- _Objective_:
Recast these lines as a Markdown table with two columns, Row for a running number and Line for the line itself, and skip any blank lines. Omit the pictures from the table.

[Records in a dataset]
● ● ● ● ●

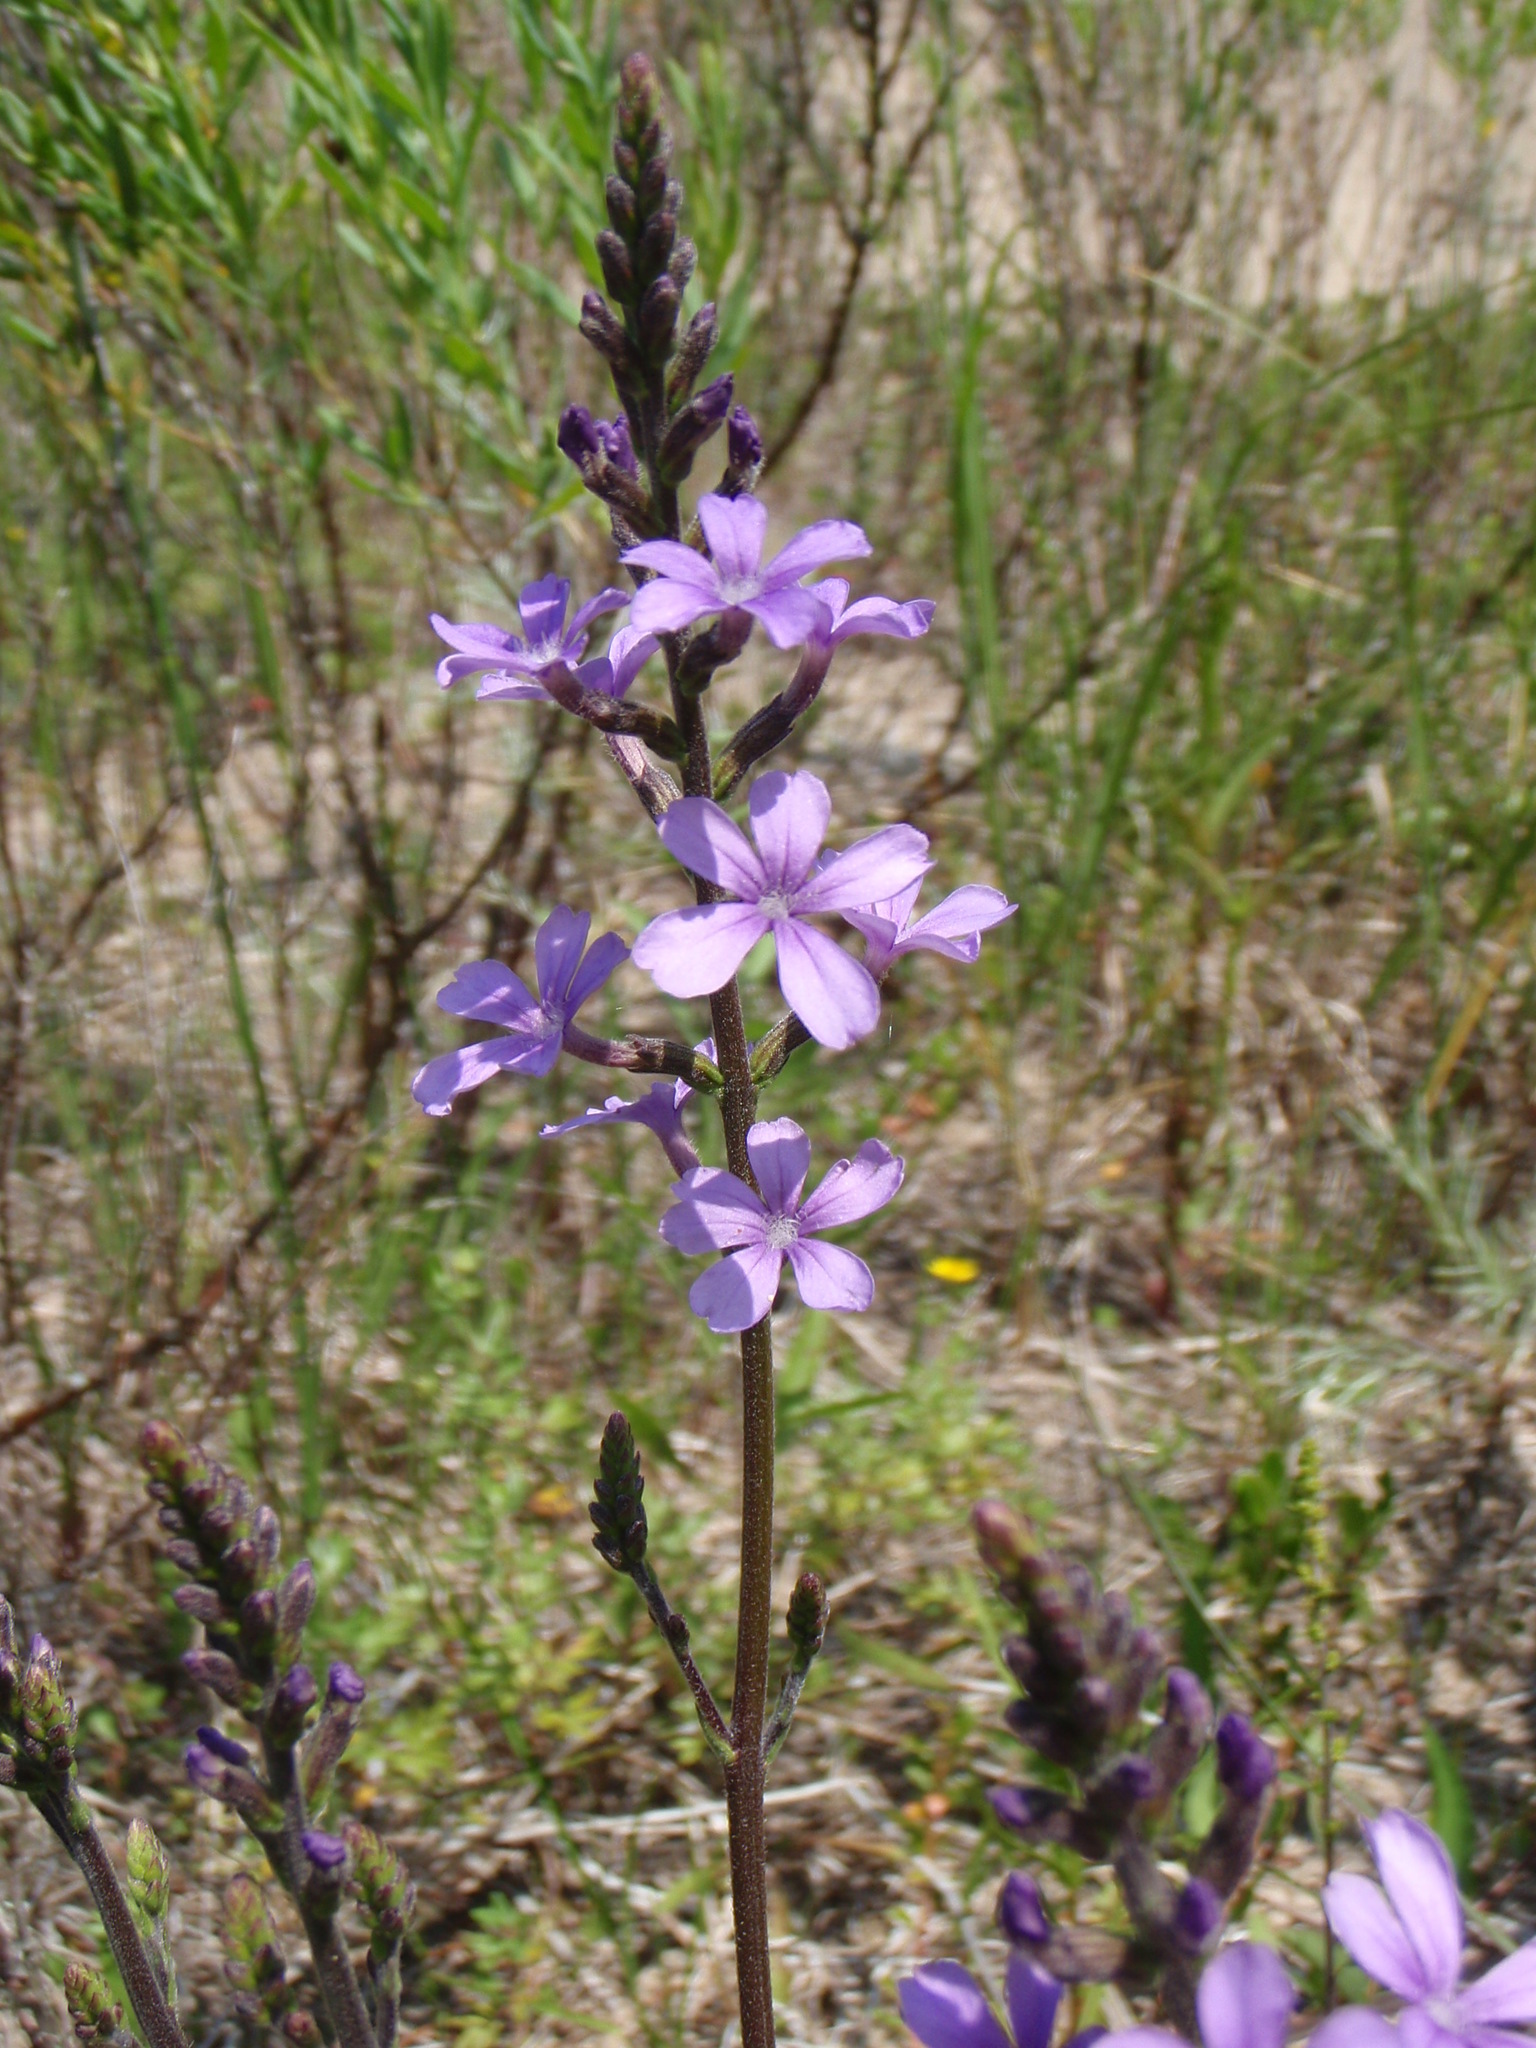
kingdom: Plantae
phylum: Tracheophyta
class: Magnoliopsida
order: Lamiales
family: Orobanchaceae
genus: Buchnera
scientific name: Buchnera americana
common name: American bluehearts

● ● ● ● ●

- _Answer in full_:
| Row | Line |
|---|---|
| 1 | kingdom: Plantae |
| 2 | phylum: Tracheophyta |
| 3 | class: Magnoliopsida |
| 4 | order: Lamiales |
| 5 | family: Orobanchaceae |
| 6 | genus: Buchnera |
| 7 | scientific name: Buchnera americana |
| 8 | common name: American bluehearts |